Oliver Roick

Data Storage and Indexing in DynamoDB

To power web-based applications, NoSQL databases can be a great and light-weight alternative to relational databases. The most significant difference to – say Postgres – is the way how data is stored, indexed and how it can be queried — all of this requires a different way of thinking about databases. I’ll explore how data storage, indexing, and querying works in DynamoDB, one of AWS’ NoSQL offerings.

The Use Case

Imagine you are building an app that organises content into several projects, and each of these projects belongs to a specific organisation. The data model is straightforward:

  1. An organisations table with the fields id and name .
  2. A table projectswith the fieldsid, name, organisation_id for a reference to the project organisation, owner (the username of the person who runs the project) and last_updated showing when the project was last updated.

The app supports several use cases and queries the data in several ways; for example:

  • Get a single organisation.
  • Get all projects that belong to a specific organisation.
  • Get all of an organisation’s projects that have been updated in the last seven days.
  • Get all projects owned by a specific user.

In a relational database, we would put indexes on the fields we want to query, and the DBMS takes care of most of the heavy lifting for us. In DynamoDB you have to plan the queries upfront and prepare the indexes accordingly; and to write efficient queries and create useful indexes in DynamoDB requires an understanding it stores data.

Partitions and Partition Keys — How DynamoDB Stores Data

DynamoDB splits each table into various partitions. Depending on its size, a dataset it is stored as a series of subsets of the whole data set. Partitioning is handled by DynamoDB internally; the number of partitions in your table depends on the size of your dataset as well as the read and write capacity you have defined. On which of the partitions a new record ends up, is defined by the partition key. The partition key is part of the primary key, which can take two different forms:

A simple primary key consists of one field, such as the ID of a record. The simple primary key becomes the partition key. In this case, the value for the partition key must be unique. In our organisations table, we would use the id as the primary key, which automatically makes it the partition key for the table.

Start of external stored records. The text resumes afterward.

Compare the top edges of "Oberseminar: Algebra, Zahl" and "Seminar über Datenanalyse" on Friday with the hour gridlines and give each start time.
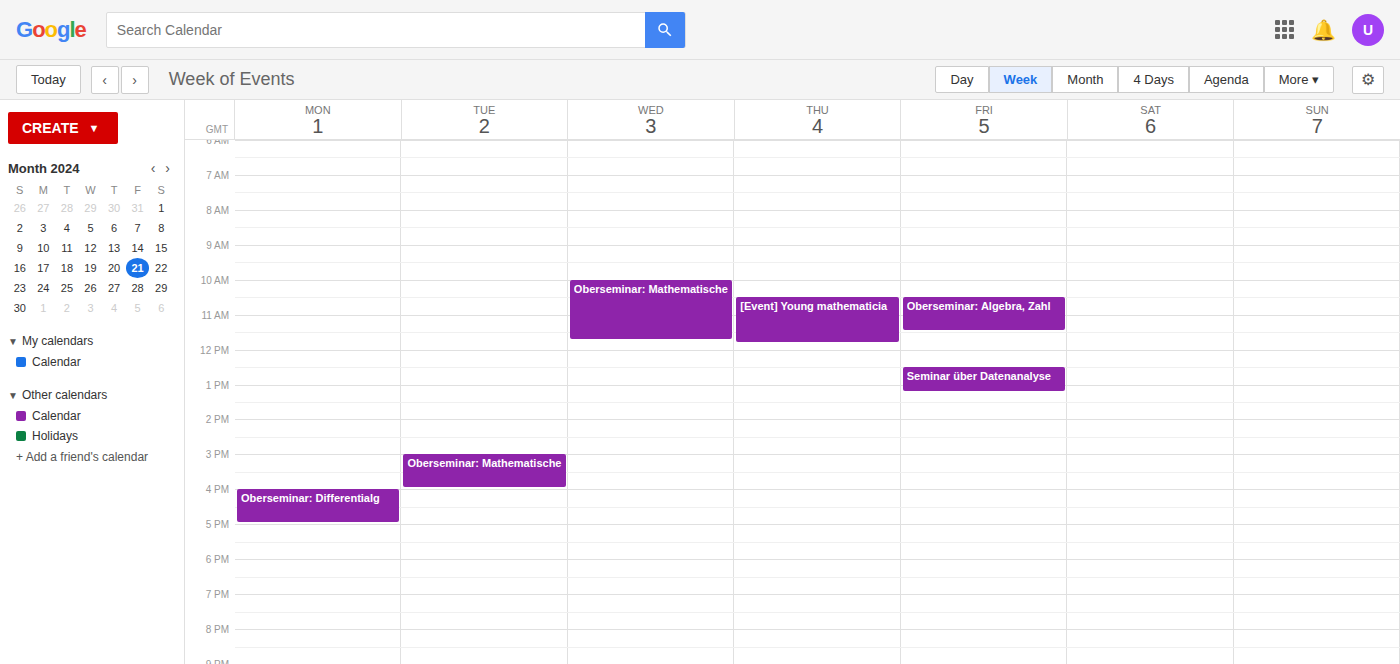
"Oberseminar: Algebra, Zahl": 10:30, halfway between the 10:00 and 11:00 lines. "Seminar über Datenanalyse": 12:30, halfway between the 12:00 and 13:00 lines."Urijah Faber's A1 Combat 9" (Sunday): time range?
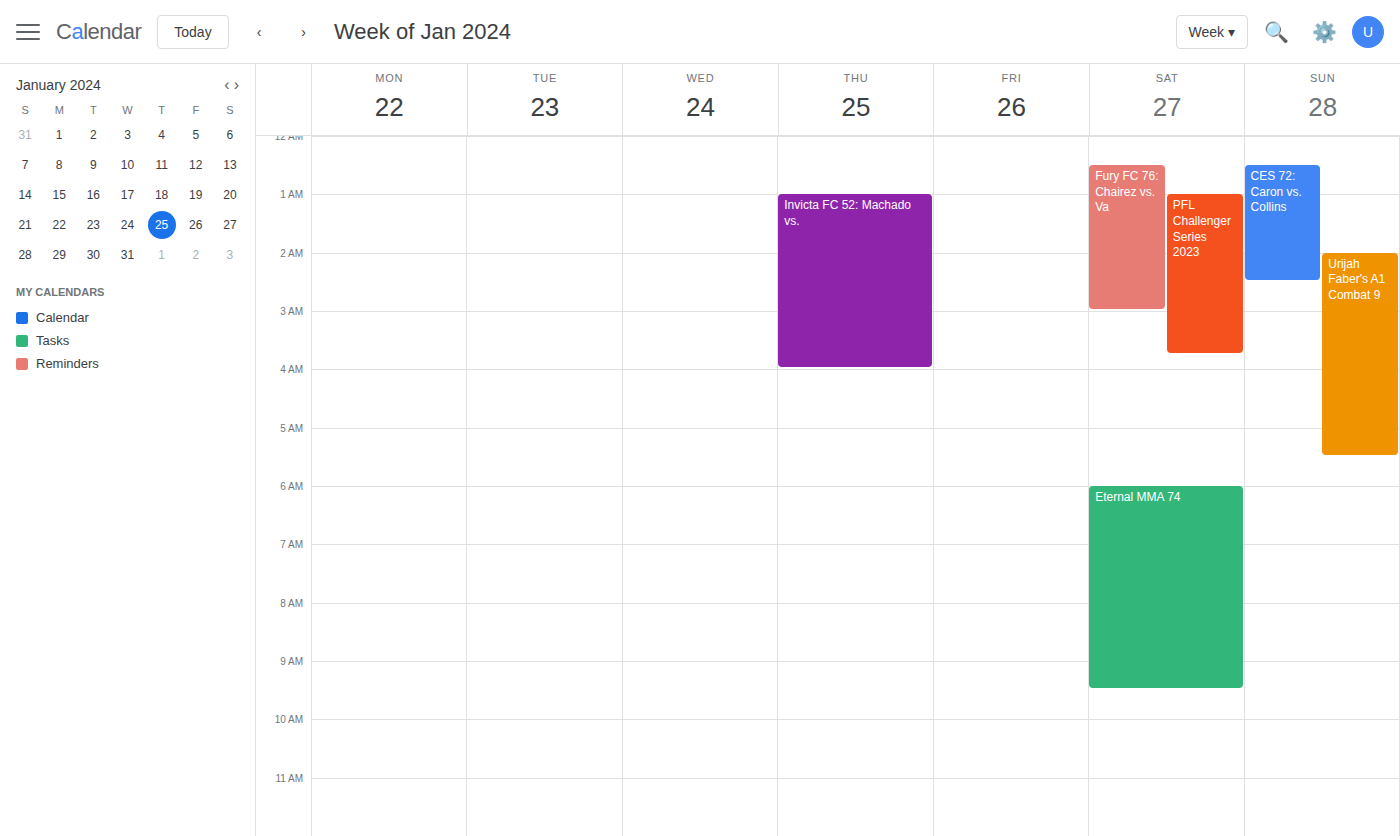
2:00 AM to 5:30 AMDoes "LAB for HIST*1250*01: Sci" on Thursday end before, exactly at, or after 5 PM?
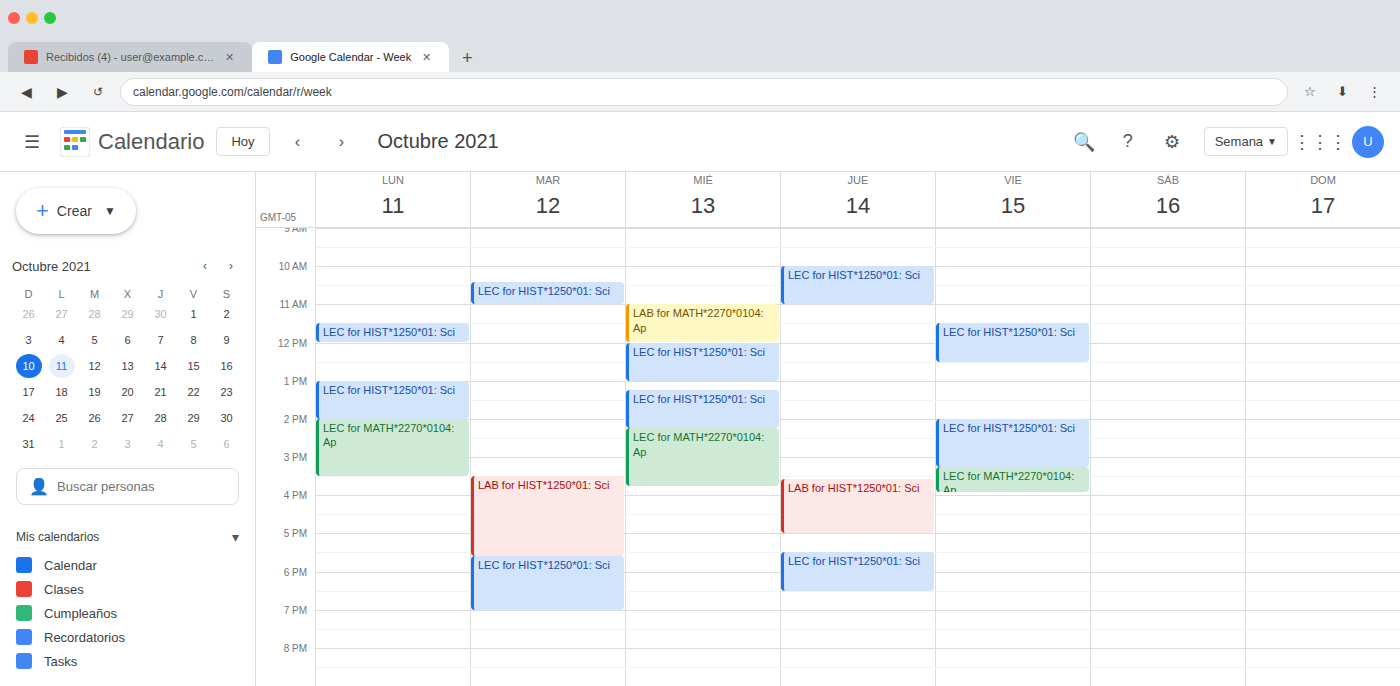
5:00 PM -- exactly at 5 PM, on the 5 PM line.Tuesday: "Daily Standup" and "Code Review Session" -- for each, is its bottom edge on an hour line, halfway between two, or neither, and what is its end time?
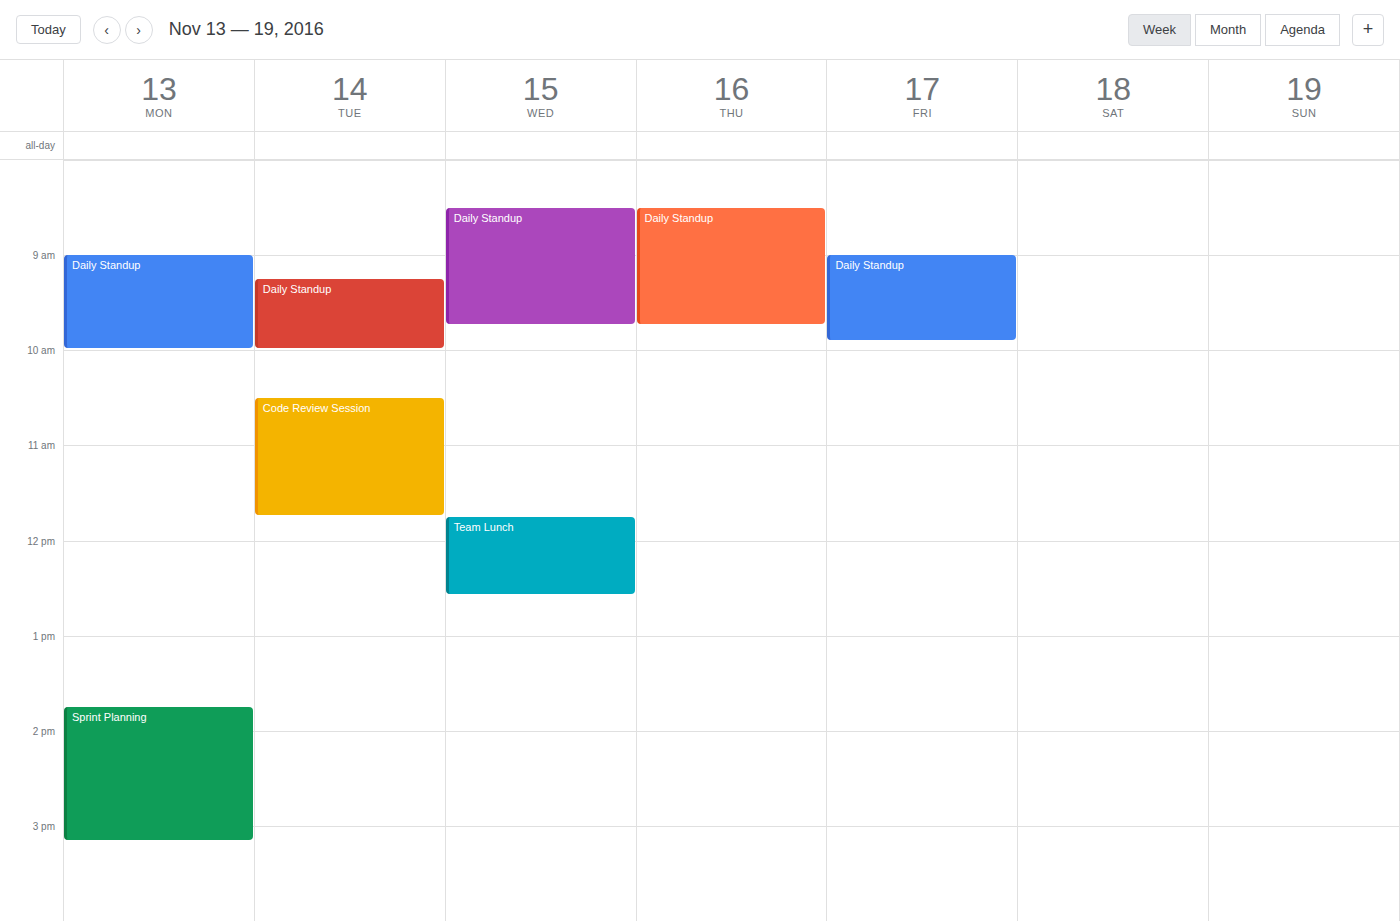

The other option is a composite primary key, a composition of a partition key and a sort key. The partition key defines in which partition the record is stored, and the sort key defines the order of records within the partition. In composite primary keys, many records can share the same partition key, but the sort key must be unique. In our example, we wouldn’t have a case to use a composite primary key. We can, however, tweak the projects table slightly. If we know up front, that we mostly query projects grouped by organisation, then the primary key could consist of the organisation_id and the name; organiziation_id is the partition key and the sort key is name.

Partition A
abc123Foo Projectjane2018-08-02
abc123Other Foo Projectjohn2018-03-02
Partition B
def456Bar Projectjane2018-03-12
def456Other Bar Projectsarah2017-12-06

The tables show the projects data set. Our data set is split into two partitions; partition A contains all records where the organisation_id is abc123 and partition B contains all record where the organisation_id is def456. Primary keys are indexed by default, which makes it easy to query an organisation using its organisation_id or to query all projects of an organisation. DynamoDB knows exactly in which partition a record can be found.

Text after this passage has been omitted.